En cualquier caso, con independencia de quién lo nombre, el DPO siempre deberá mantener su autonomía e independencia respecto a los responsables ejecutivos de la empresa, para evitar presiones y conflictos de intereses y poder desempeñar sus funciones de una manera completamente objetiva.
Así mismo, el DPO deberá poder asesorar a estos cargos, transmitirles sus informes y decisiones en materia de protección de datos y, finalmente, rendir cuentas a la dirección o consejo de administración de la empresa.
¿Quién designa al DPO en las Administraciones Públicas?
La designación del DPO en las Administraciones Públicas la puede hacer un órgano de nivel jerárquico superior a aquel o aquellos órganos que sean responsables o encargados del tratamiento, sin perjuicio de que la posición de Delegado de Protección de Datos se adquiera a través de un proceso de concurso/oposición.
¿Cuándo se debe nombrar un Delegado de Protección de Datos?
Ahora que ya sabemos quién debe nombrar al DPD, tanto en empresas como en las Administraciones públicas, veamos cuándo hay que nombrar un Delegado de Protección de Datos en estas entidades.

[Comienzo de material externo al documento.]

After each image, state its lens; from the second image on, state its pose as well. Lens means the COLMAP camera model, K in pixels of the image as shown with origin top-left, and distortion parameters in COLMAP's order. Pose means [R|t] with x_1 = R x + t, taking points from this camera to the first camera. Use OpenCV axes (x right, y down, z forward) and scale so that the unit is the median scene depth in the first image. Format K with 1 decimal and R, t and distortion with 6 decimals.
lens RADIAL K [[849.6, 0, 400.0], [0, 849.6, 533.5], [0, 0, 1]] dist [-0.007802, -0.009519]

El artículo 37 del RGPD y el artículo 34 de la LOPDGDD, como ya hemos visto en otros artículos, establecen cuándo y en qué actividades es el DPO obligatorio para responsables y encargados del tratamiento, por lo tanto, en el momento en que una empresa cumpla con los requisitos del RGPD o se dedique a una de las actividades previstas en la LOPDGDD, deberá designar en el menor tiempo posible a su Delegado de Protección de Datos.

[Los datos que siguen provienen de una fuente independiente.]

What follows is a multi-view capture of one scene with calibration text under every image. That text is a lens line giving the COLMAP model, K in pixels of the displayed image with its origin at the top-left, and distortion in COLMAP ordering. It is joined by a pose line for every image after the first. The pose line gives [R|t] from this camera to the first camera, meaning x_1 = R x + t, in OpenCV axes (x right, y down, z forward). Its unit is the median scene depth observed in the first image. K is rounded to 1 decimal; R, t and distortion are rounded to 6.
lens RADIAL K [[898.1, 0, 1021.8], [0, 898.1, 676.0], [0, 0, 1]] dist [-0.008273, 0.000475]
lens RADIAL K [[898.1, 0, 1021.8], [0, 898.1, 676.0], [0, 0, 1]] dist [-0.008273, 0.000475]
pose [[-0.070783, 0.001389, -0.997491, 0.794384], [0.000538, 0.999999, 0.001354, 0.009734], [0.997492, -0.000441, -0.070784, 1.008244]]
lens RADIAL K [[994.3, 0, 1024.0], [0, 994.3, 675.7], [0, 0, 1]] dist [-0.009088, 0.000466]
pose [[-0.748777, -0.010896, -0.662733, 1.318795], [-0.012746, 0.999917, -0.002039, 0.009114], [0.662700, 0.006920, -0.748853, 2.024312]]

Si bien es cierto que la normativa no establece un plazo de tiempo determinado para ello, se da a entender que las entidades obligadas a designar un DPO, deberán hacerlo lo antes posible.

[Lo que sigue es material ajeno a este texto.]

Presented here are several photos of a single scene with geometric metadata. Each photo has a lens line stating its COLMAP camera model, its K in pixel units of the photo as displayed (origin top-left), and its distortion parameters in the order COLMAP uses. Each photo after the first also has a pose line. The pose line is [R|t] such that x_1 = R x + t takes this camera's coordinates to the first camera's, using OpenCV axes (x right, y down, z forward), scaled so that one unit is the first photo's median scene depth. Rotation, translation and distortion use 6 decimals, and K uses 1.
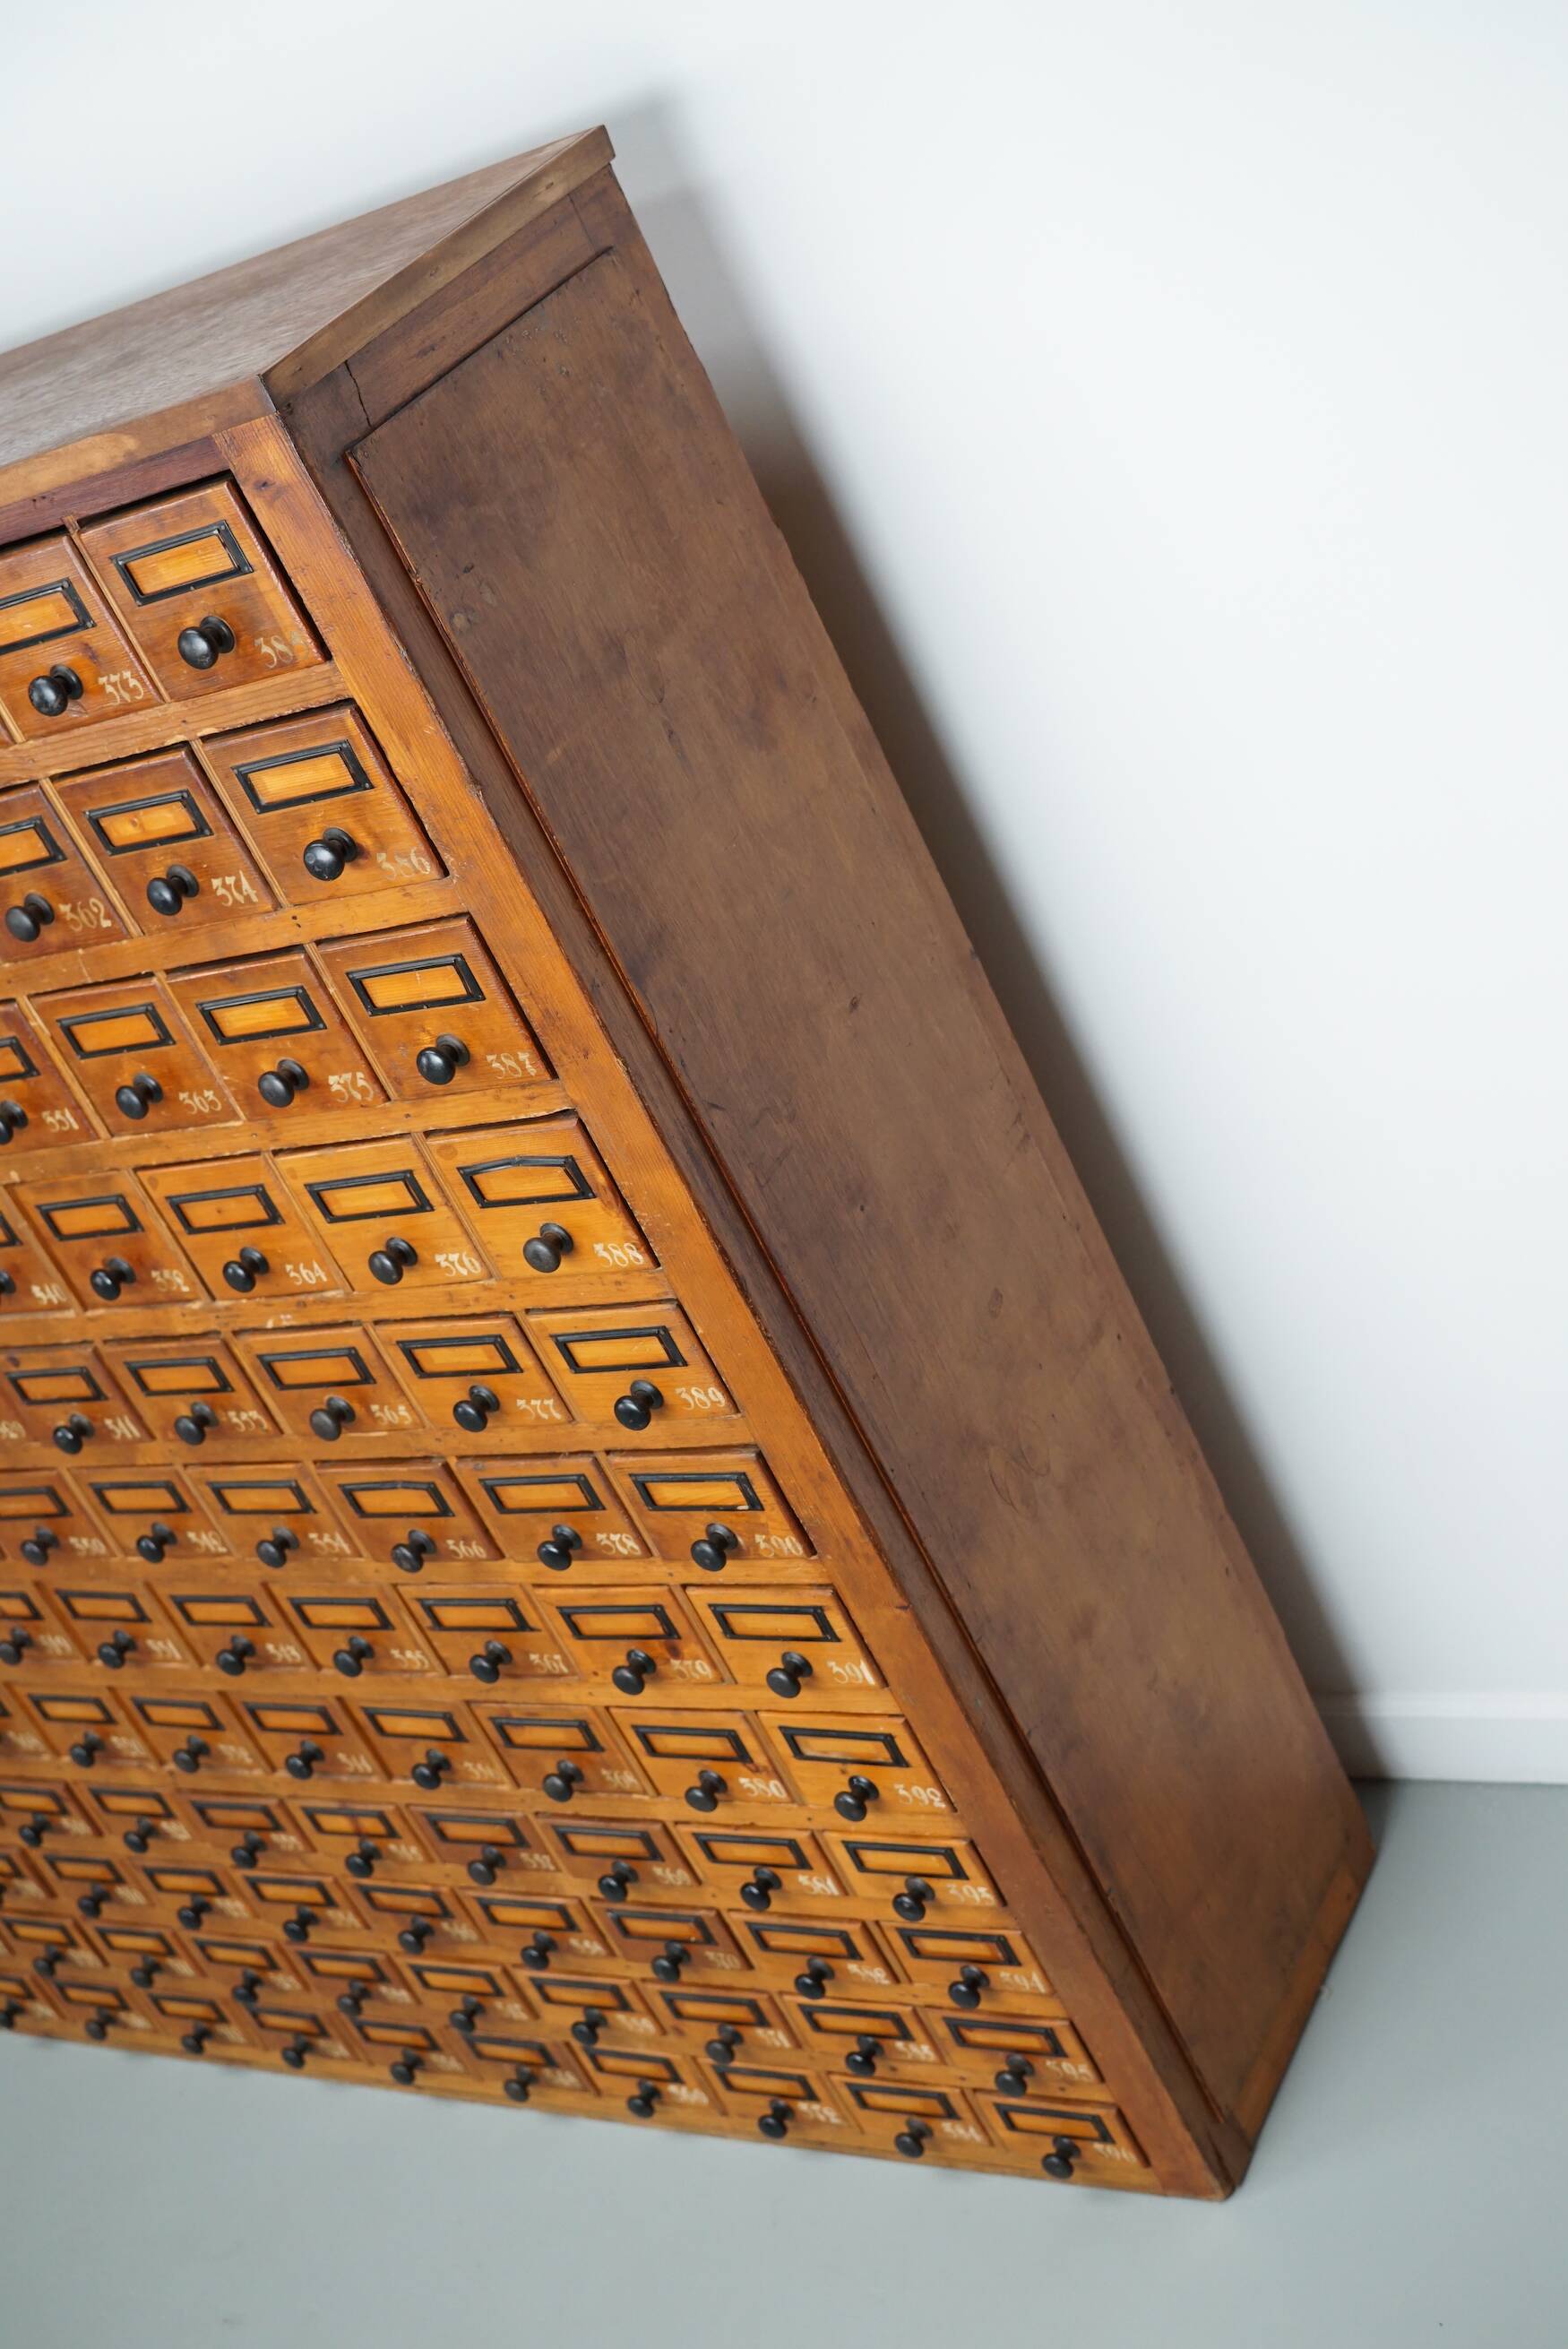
lens RADIAL K [[3031.2, 0, 775.9], [0, 3031.2, 1161.0], [0, 0, 1]] dist [-0.093317, 0.000000]
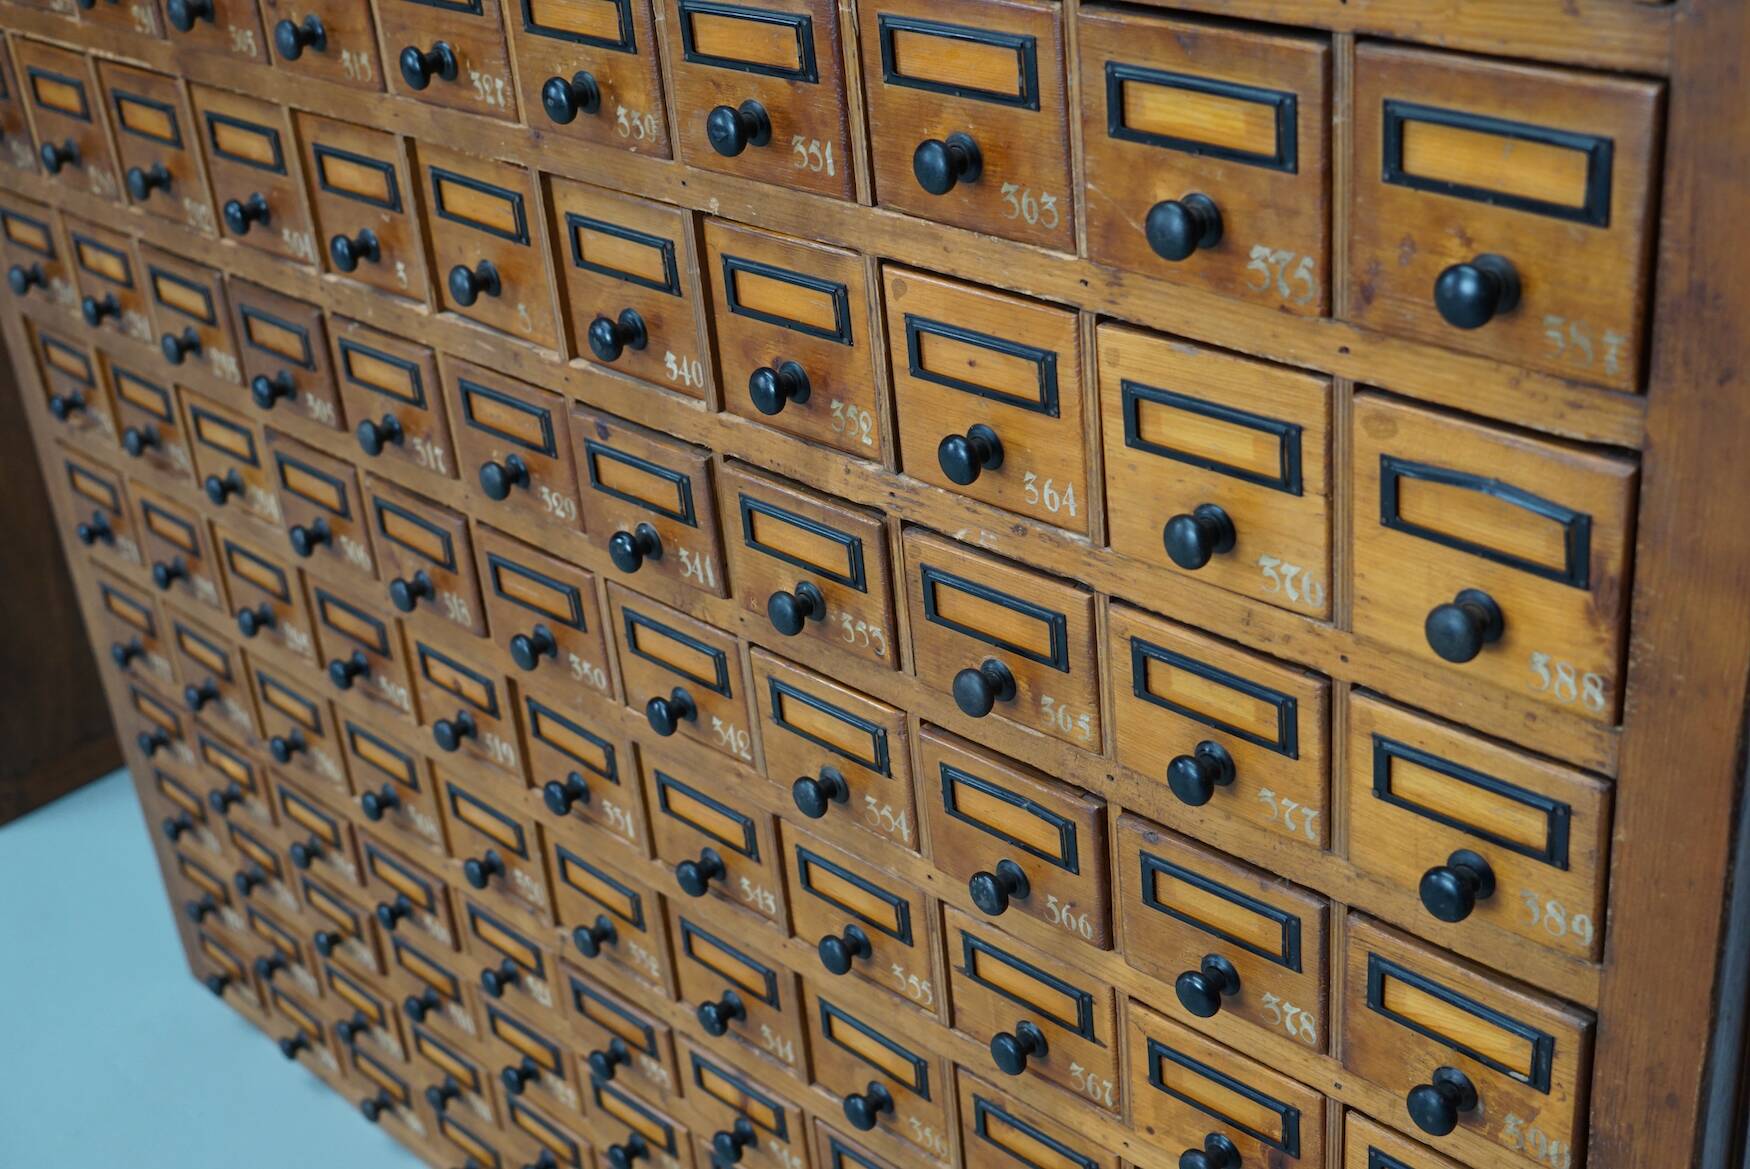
lens RADIAL K [[2258.5, 0, 869.1], [0, 2258.5, 591.9], [0, 0, 1]] dist [-0.093317, 0.000000]
pose [[0.909953, 0.408860, -0.069416, -0.156736], [-0.402898, 0.911228, 0.085659, 0.031483], [0.098276, -0.049979, 0.993903, 0.501764]]
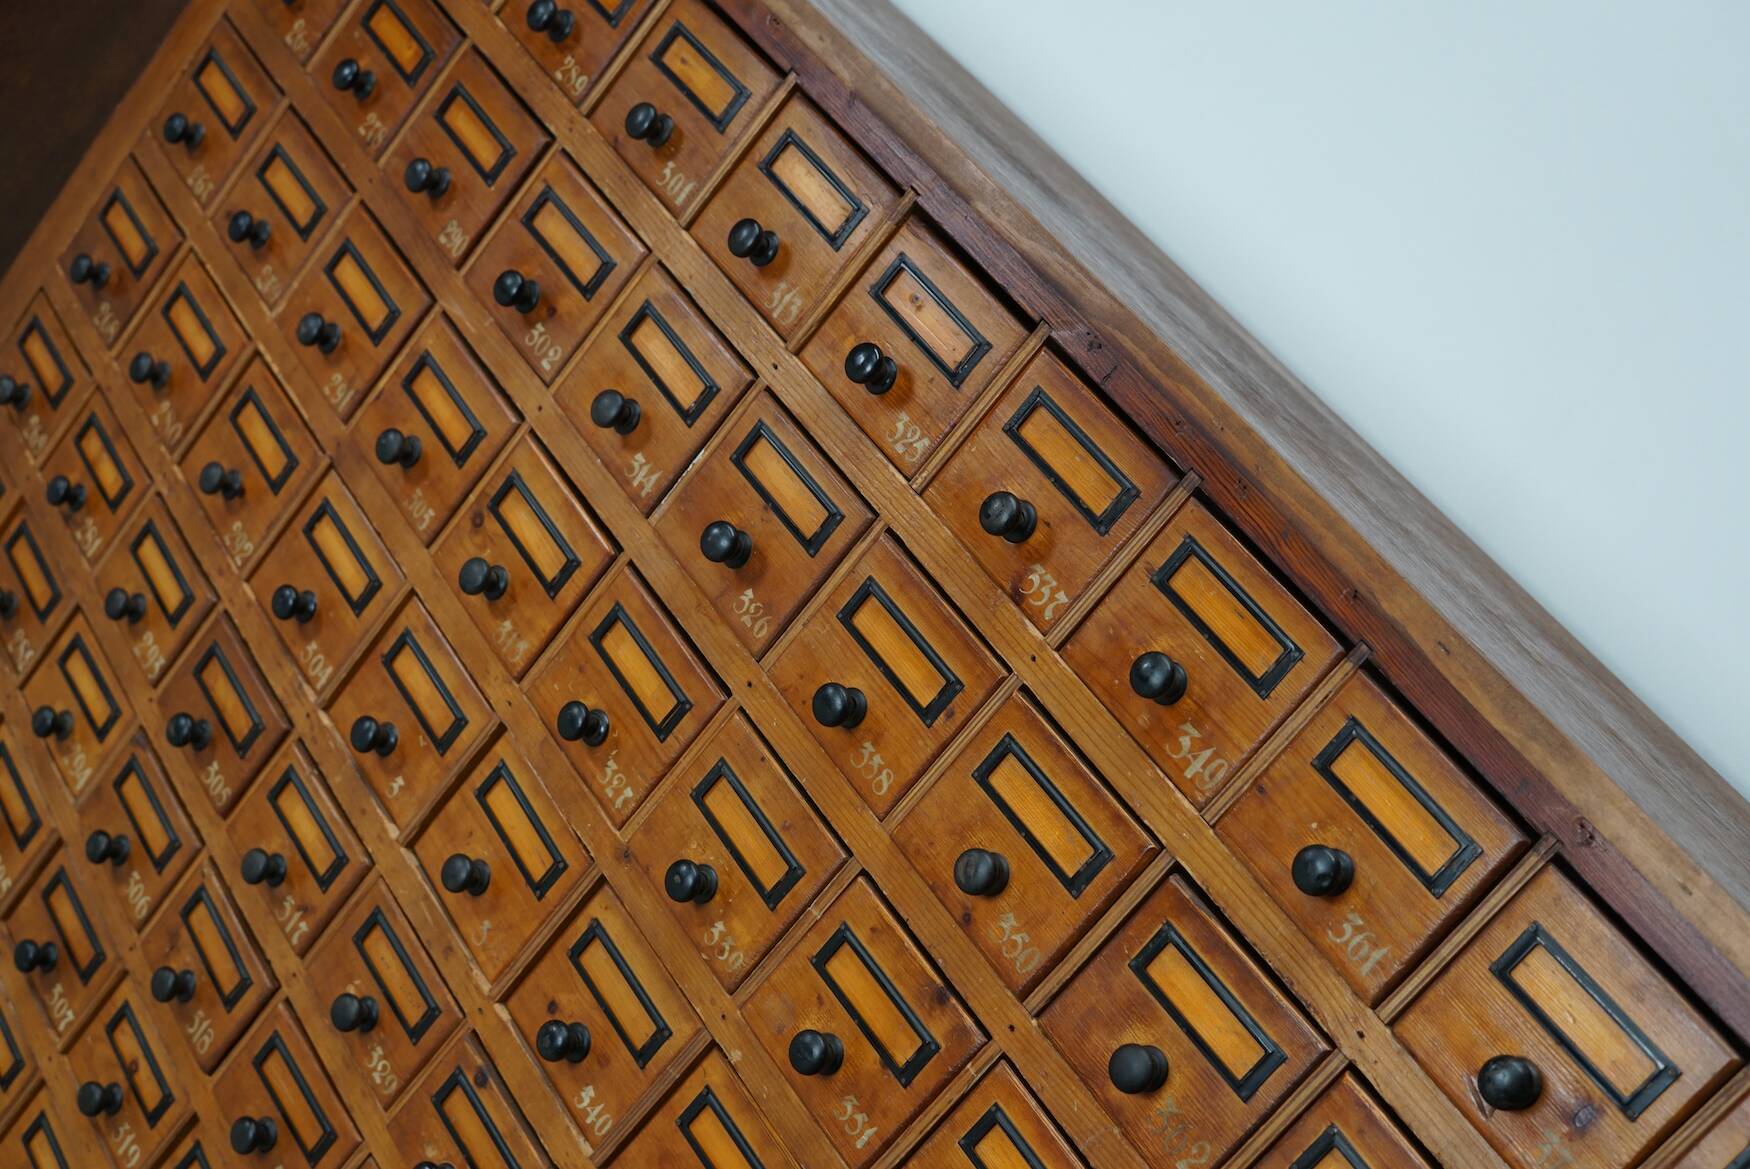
lens RADIAL K [[2258.5, 0, 867.3], [0, 2258.5, 593.9], [0, 0, 1]] dist [-0.093317, 0.000000]
pose [[0.432248, 0.900822, 0.040997, -0.415849], [-0.877686, 0.430710, -0.210135, 0.053124], [-0.206952, 0.054847, 0.976812, 0.425750]]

Respecto a las empresas que no están obligadas a designar un Delegado de Protección de Datos, pero que lo hagan de manera voluntaria, podrán hacerlo en cualquier momento.
¿Cómo se designa al Delegado de Protección de Datos?
Para la designación del Delegado de Protección de Datos, y tal y como establece el artículo 37.5 del RGPD, se atendrá a sus cualidades profesionales, en concreto, a sus conocimientos especializados del Derecho y la práctica en materia de protección de datos y su capacidad para desempeñar las funciones que tiene atribuidas.
Una vez designado, responsables y encargados del tratamiento deberán proceder con la comunicación del Delegado de Protección de Datos a la Agencia Española de Protección de Datos (AEPD) o, en su caso, a las autoridades autonómicas de protección de datos. Esta comunicación deberá hacerse tanto si la designación del DPO es obligatoria como voluntaria.
Los datos de contacto del Delegado de Protección de Datos figurarán tanto en el registro de la AEPD o de la autoridad de control autonómica correspondiente, como en la información o política de privacidad de la empresa o entidad pública, de manera que los interesados que quieran dirigirse a él, puedan hacerlo con facilidad.
¿Se puede designar a un DPO externo?
Sí, tanto empresas privadas como entidades públicas pueden designar un DPO externo, es decir, pueden contratar los servicios del Delegado de Protección de Datos a una consultoría especializada en protección de datos, como Grupo Atico34. De esa manera, se garantiza la independencia y autonomía del DPO, así como su objetividad.
Tanto el RGPD como la LOPDGDD establecen que el cargo del DPO puede ser desempeñado por un empleado interno como por un servicio externo, en cuyo caso, será necesario formalizar un contrato de prestación de servicios que refleje tanto la relación con el responsable o encargado del tratamiento, así como la independencia y ausencia de conflictos de intereses.